The first year of the research project will be dedicated to building and refining the actual mathematical calculation. The researchers have a bit of a head start, because they’ve all worked on similar models before and already have the European and UK data they need to work with. In this time, they’ll also find a way to make the calculation work with the computer systems that GPs already use.

After that, there’ll be a two-year user-testing period, when the tool will be trialled with GPs and men to make sure that it’s accurate and both popular and easy enough that GPs will be happy to adopt it once it’s ready to roll out.

That takes us to around three years’ time. To be honest, we can’t be sure whether the results of the first round of testing will be so good that we’ll be able to push for an immediate roll out of the tool across the country, or whether we’ll have to do some bigger trials first. Either way, we hope that a large number of men will have access to the tool at this stage and it will be in the hands of all GPs within five years.

How much will it cost?

The first three years of the project will cost around £1.5m, and it will take around an extra £750,000 to validate the Stockholm-3 results properly. So you can see why we really need to keep the energy up with our fundraising now. We know what we need to do but it won’t be job done until the money’s in the bank. You can donate now to help us make this a reality.

Will this be the first UK screening programme for prostate cancer?

It’s too early to be talking screening programmes yet. First we need to make sure it works as well as we hope it will. If it does, then we’ll certainly be working with the UK National Screening Committee to see what needs to happen to start a programme using our risk tool.

Who are the scientists involved?

We’ve got a group of scientists from around the world – including the UK, Netherlands, Canada and the USA – working together on this project, as well as GPs and primary care experts who can advise the team on how to make this work best in UK primary care.

Just how big a deal is this new tool?

It’s massive. Improving diagnosis is one of the four key aims of our new research strategy, and this risk tool is going to be a huge step towards that. But improvement is a constant process, which is why the fact that we can keep building on and improving this risk tool at every step is so important. I think it’s highly likely that within a few years, when this tool is in use in GP surgeries across the UK, fewer men will be referred to urologists with harmful or no prostate cancer at all, while we’ll also be increasing the number of aggressive prostate cancers we’re catching early enough to treat. It’s a win-win plan.
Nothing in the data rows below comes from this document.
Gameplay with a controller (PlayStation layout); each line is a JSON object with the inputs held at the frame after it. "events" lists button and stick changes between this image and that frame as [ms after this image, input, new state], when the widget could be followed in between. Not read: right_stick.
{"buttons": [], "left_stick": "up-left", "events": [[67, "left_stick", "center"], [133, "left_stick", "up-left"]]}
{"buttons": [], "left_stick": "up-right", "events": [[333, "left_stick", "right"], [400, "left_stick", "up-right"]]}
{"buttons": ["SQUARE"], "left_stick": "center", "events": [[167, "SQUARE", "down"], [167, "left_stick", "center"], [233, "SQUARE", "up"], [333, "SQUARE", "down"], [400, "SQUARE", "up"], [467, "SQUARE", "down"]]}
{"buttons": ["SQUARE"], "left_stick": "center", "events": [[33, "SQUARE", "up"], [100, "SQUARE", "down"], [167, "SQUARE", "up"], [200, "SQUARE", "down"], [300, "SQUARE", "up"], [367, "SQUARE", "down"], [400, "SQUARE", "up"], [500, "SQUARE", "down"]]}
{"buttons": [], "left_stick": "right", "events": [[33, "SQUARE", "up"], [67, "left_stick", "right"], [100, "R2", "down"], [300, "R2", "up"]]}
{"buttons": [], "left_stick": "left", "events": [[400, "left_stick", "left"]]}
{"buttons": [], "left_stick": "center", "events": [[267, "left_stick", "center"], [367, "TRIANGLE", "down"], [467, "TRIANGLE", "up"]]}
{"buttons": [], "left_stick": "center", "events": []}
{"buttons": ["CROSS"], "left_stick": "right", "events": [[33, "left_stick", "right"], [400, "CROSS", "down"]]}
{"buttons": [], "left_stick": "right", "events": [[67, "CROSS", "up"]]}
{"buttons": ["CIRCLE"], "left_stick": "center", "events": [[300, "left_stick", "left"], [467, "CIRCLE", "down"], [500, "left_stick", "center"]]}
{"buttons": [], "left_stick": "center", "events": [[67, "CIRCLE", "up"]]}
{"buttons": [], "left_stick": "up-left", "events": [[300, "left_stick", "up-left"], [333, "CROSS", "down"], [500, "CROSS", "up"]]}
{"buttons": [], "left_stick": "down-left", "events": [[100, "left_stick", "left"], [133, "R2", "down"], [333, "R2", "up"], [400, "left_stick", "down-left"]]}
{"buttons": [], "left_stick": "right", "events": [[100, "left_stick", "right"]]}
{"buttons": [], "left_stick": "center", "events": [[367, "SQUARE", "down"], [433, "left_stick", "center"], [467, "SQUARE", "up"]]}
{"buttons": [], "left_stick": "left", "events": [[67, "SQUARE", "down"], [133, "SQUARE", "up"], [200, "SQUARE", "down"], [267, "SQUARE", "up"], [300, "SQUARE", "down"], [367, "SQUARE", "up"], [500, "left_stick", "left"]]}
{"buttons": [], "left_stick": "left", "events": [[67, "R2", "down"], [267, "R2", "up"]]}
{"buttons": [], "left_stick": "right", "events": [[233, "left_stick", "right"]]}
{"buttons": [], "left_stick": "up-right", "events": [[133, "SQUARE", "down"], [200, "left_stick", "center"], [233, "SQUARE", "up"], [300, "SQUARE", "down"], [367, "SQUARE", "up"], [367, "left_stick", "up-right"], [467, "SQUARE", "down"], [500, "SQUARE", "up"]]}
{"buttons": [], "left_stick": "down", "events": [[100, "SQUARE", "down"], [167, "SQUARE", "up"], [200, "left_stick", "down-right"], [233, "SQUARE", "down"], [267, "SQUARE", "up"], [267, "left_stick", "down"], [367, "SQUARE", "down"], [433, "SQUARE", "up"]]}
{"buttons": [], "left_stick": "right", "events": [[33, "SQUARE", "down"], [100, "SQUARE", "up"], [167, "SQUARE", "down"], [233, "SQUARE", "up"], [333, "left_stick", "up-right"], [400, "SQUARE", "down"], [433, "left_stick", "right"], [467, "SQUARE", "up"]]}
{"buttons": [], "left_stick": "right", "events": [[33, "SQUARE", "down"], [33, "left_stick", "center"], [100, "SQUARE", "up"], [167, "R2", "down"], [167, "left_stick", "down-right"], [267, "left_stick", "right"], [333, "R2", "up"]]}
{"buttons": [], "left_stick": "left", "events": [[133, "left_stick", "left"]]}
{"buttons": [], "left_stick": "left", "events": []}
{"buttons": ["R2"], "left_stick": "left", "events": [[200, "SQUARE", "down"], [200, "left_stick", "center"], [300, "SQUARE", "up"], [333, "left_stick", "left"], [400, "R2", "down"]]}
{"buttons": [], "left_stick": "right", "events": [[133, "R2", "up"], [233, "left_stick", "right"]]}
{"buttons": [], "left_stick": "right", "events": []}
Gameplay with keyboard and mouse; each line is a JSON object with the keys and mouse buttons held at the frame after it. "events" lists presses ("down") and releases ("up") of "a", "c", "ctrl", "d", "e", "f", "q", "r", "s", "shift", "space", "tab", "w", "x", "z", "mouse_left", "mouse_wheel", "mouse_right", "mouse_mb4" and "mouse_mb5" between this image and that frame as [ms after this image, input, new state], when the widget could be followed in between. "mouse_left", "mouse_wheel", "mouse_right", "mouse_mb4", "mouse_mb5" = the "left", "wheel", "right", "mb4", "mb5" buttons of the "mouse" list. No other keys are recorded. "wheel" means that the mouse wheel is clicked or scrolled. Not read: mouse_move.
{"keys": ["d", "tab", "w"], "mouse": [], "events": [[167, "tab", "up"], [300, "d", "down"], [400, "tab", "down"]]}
Will it only benefit men in the UK?

Our initial funding and the first validation for this study will all be done with UK and EU data, and the testing will be carried out within the UK health system. Improving diagnosis for men in the UK is our primary aim. But prostate cancer diagnosis is a problem the world over, and one of the reasons the international researchers were so excited about working on this project was the opportunity to lead on something that – with a bit of further refinement – could make a difference on a global scale.